Jack knew he no longer wanted to continue practicing law and had achieved all he wanted to in that arena. In 1981, Jack went on a solo motorcycle trip to Nantucket to clear his head and research his family genealogy on his mother’s side. He met up with distant relatives many of whom became good friends. During that trip he decided to retire from his law practice and pursue a career where he could possibly “help someone keep their ox out of the ditch, rather than haul it out after the fact.” Back when he was introduced to a just-formed Unitarian Fellowship at the University of Arkansas, he had thought about becoming a Unitarian minister. Jack found himself considering ministry again, but this time from a greater base of experience in life. Becoming a minister, he wanted to grow his own spiritual awareness and share the process with others. With this call, he graduated with his Master of Divinity from Starr King School for the Ministry in 1986.

Rev. Young was ordained in 1987 by the Unitarian Universalist Church of Chattanooga, TN where he served his first settled ministry (1987-1992).

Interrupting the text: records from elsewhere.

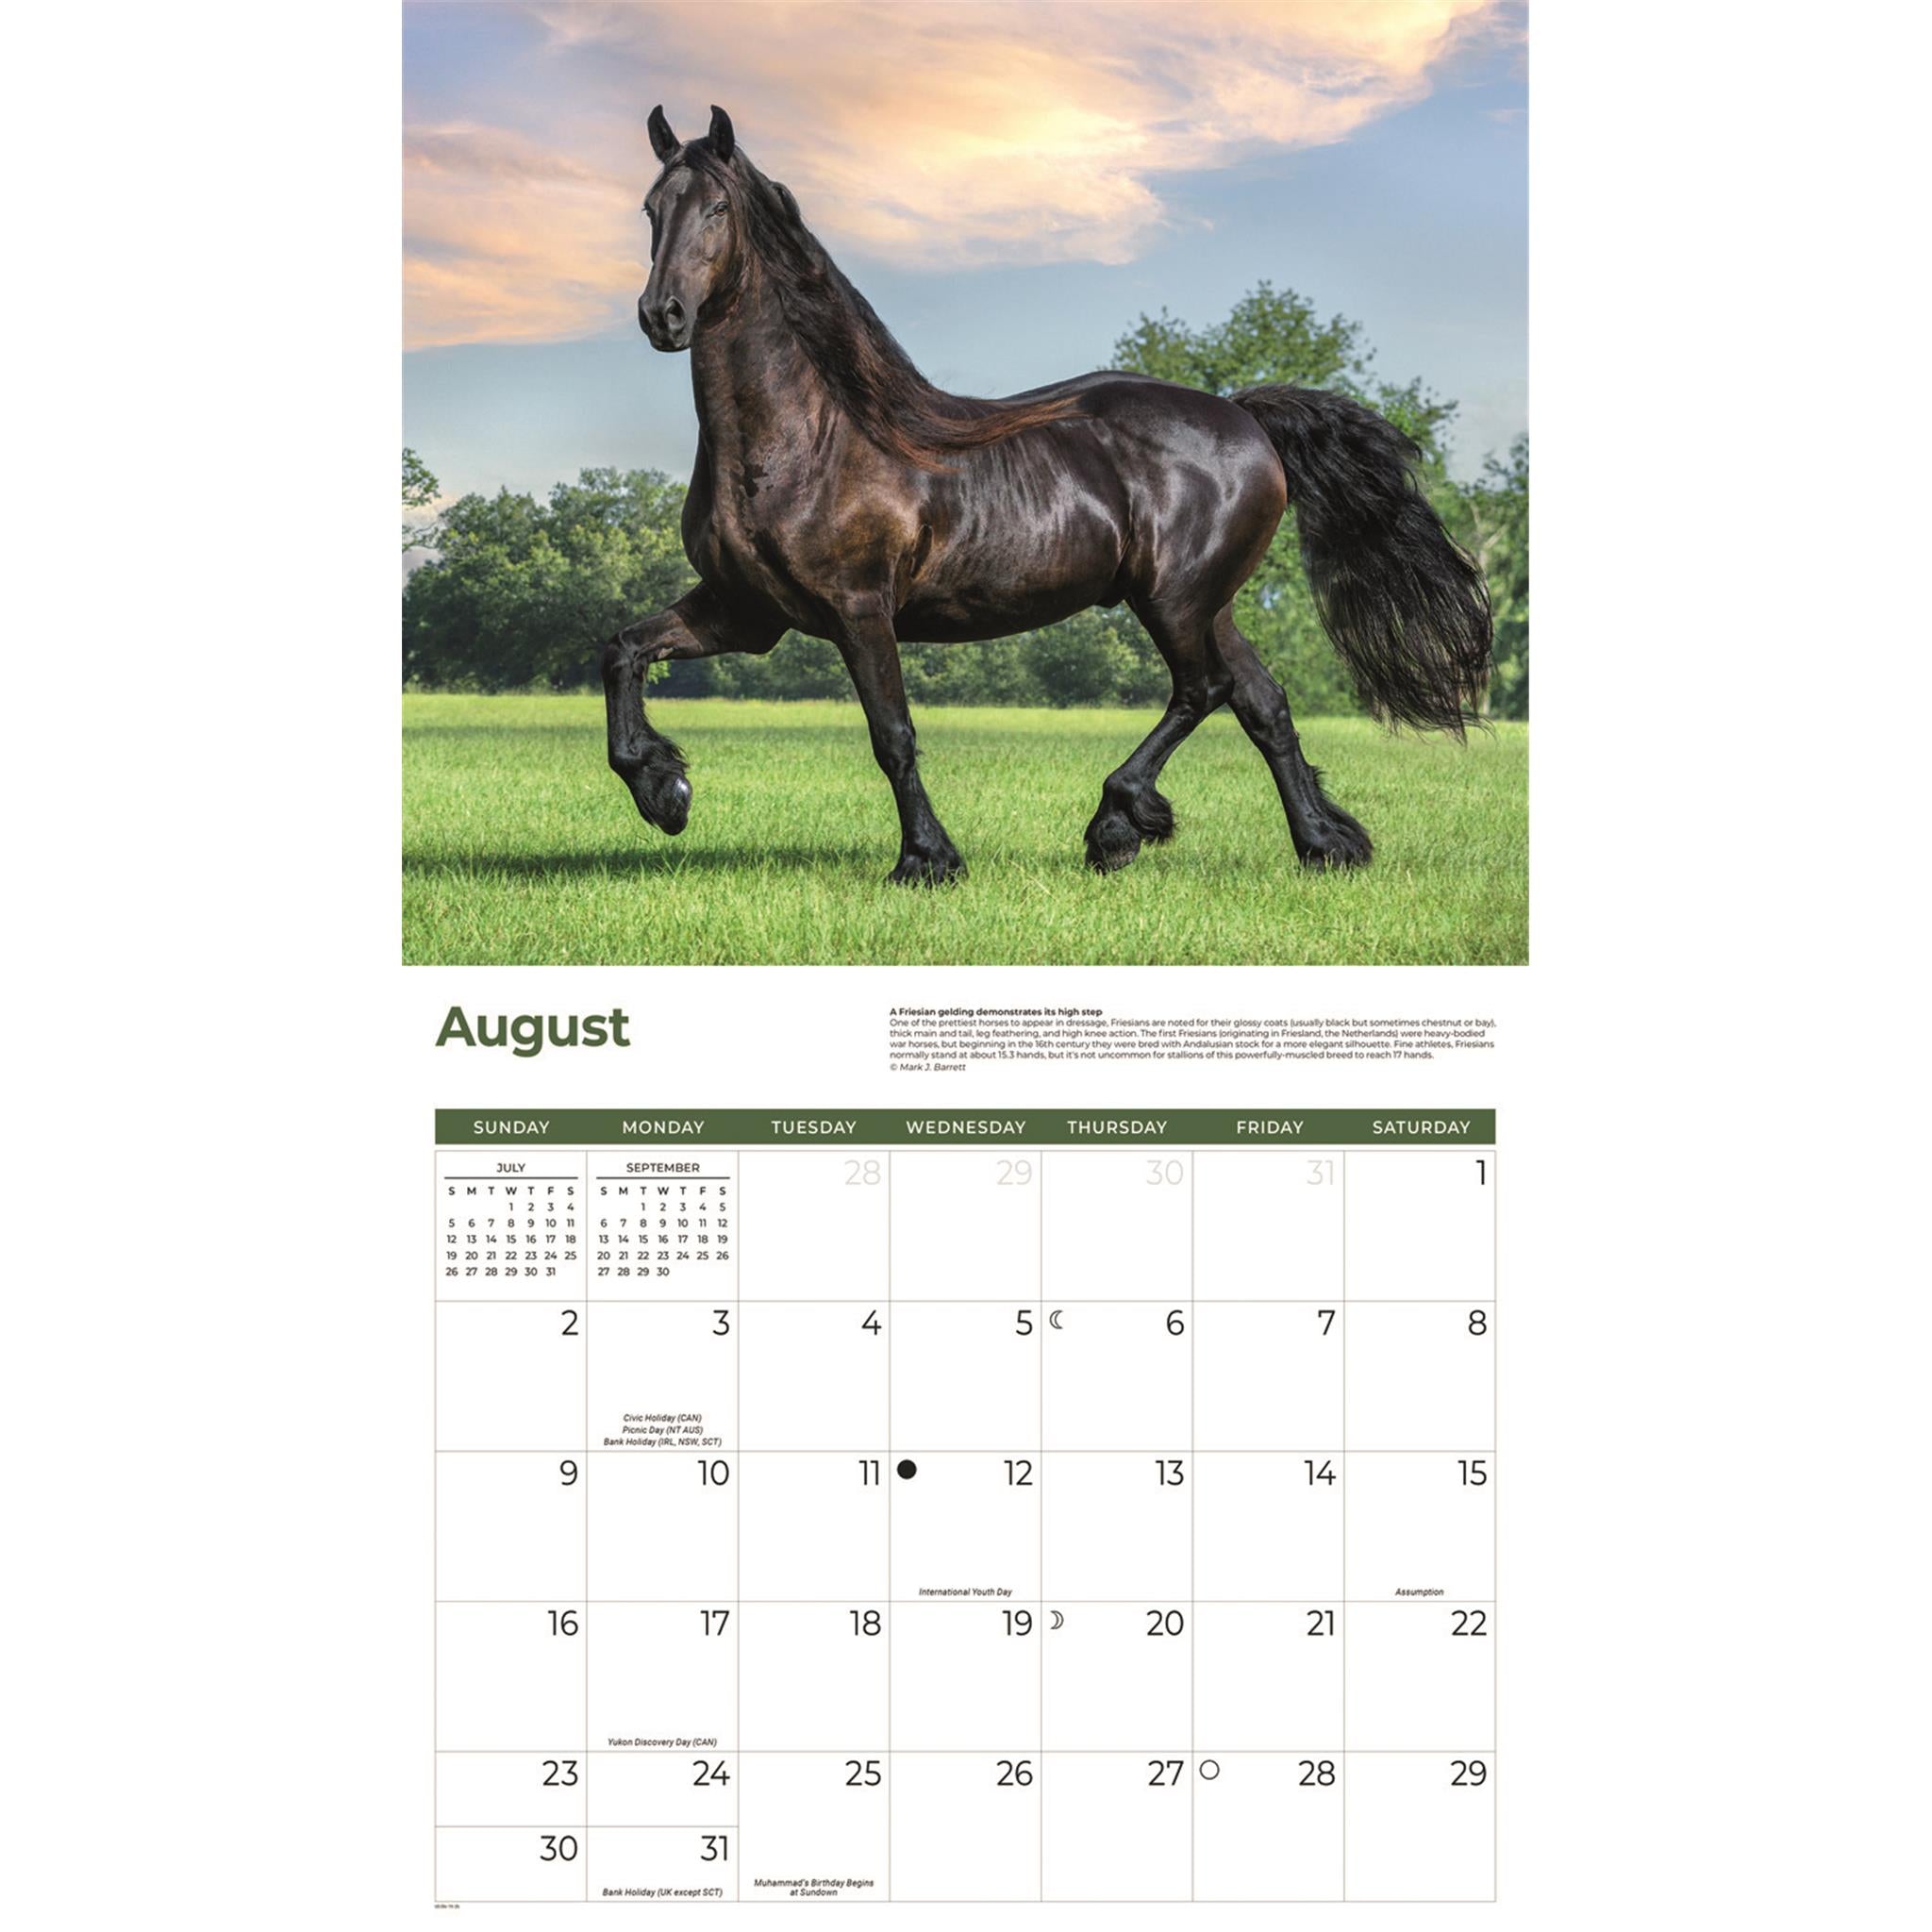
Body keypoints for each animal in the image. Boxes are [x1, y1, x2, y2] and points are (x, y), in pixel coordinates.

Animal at [604, 104, 1492, 885]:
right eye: (650, 208)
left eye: (718, 208)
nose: (662, 315)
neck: (806, 438)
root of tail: (1244, 416)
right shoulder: (747, 612)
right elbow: (623, 648)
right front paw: (665, 789)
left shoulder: (858, 609)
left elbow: (892, 735)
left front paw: (927, 861)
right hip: (1208, 602)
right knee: (1261, 703)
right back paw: (1323, 846)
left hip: (1173, 599)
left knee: (1201, 690)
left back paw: (1118, 824)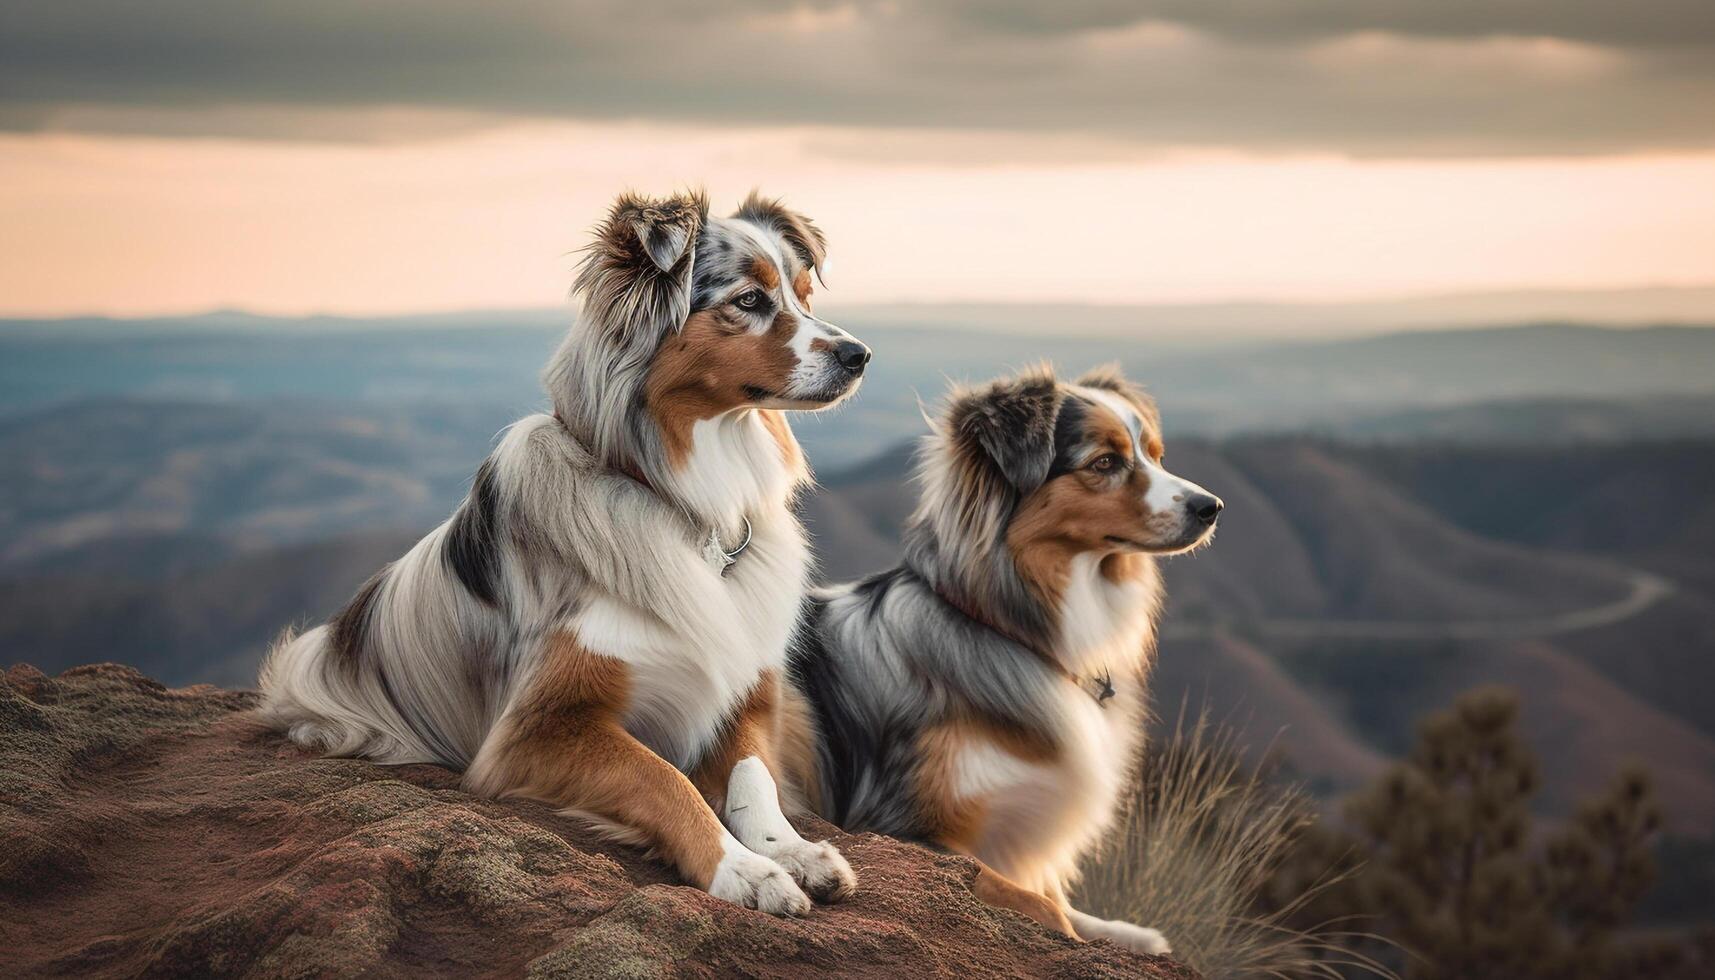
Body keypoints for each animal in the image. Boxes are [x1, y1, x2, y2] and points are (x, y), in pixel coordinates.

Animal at [778, 362, 1221, 954]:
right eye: (1105, 462)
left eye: (1156, 454)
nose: (1211, 507)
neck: (1005, 632)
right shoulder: (901, 828)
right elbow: (1040, 904)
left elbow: (1056, 898)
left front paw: (1124, 933)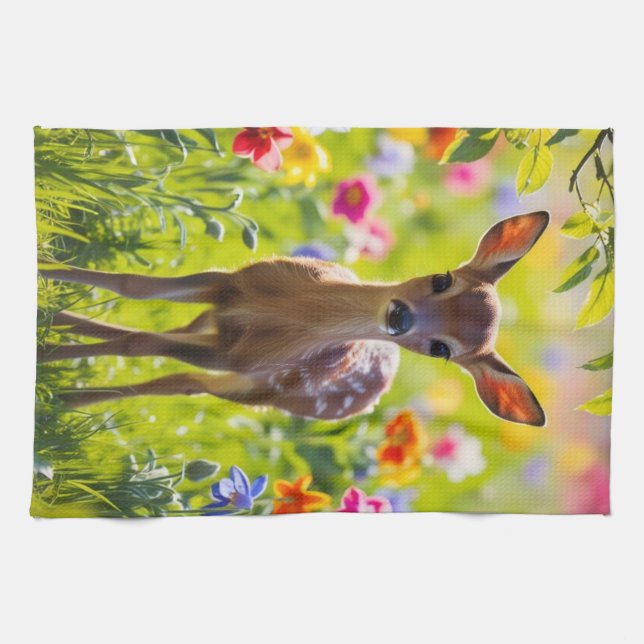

At the Chattanooga congregation, he concentrated on inner structures and programs and laid the groundwork for a Wednesday evening program of meaningful dimension, which he called “Wonderful Wednesday.” His tenure marked improved programming for younger people, increased church membership, and Sunday Services attendance. He introduced and facilitated discussion groups and adult education programs that were well-liked and attended. He assisted in efforts to improve the organization and productivity of the congregation as well as introducing innovative fund-raising activities. In this regard he was particularly pleased to host Huston Smith, whom he greatly admired, as a speaker and guest for the Church and community.  Furthermore, he represented the church in several community forums, including television, and at regional and national denominational activities.

In 1992, Rev. Young was called to the UU Congregation of Rockville, MD where he would serve until 1998. His ministry at Rockville was also wonderfully productive. He was very involved with the teens at Rockville and helped youth understand the UU approach to religious life, empowerment, and self-confidence. In 1999 the Rockville congregation honored him as their minister emeritus. Subsequently, Rev. Young served the Bull Run UUs, in Manassas, VA as an interim minister (2003-2004) assisting the congregation through many opportunities. He was a nurturer, teacher, spiritualist, and activist. His services were thoughtfully put together and his sermons were stimulating and thought-provoking. He was excellent at conflict resolution and entreated and challenged congregants to look below the surface to deepen one’s self-awareness.

In addition to his parish and interim ministry, Rev. Young served the denomination as president of the Chesapeake UUMA (1998).

In 1972, Jack was elected to the Little Rock Board of Directors (City Council). He was president of the Little Rock Racquet Club (1975). Likewise, in 1976, he served as President of Metroplan (Central Arkansas Council of Governments). He also served as President of the Peony Association when he lived in Little Rock.

Among his many interests were classical guitar, which he studied in mid-life, attending the storytelling festival in Jonesborough Tn. gardening, tennis and woodworking. When he retired, he did fine woodworking, naming his business All Things Wood. He made a nametag holder for UUCR and a podium for BRUU to name a couple of his projects.

Jack is survived by his wife Diane Bates; his children: Sidney Young (Linda), Scott Young, and Anne Bates-Young; stepchildren: Jennifer Bates, and Nicholas Bates (Diana); grandchildren: Andrew, Meghan (Paul Finizio), Bryan (Alicia), Nicholas, Isabella, and Olivera Bates; as well as great-grandchildren: Maia and Otto Finizio, Kaylee, and Madison Young. He was predeceased by his parents Irene Louise McGill and Frank M. Young, and his sister Joanne Watkins.

In lieu of flowers, donations can be made to the Parkinson’s Association.

Notes of condolence can be sent to Diane Bates, 7105 White Ridge Lane, Fairfax Station, VA 22039.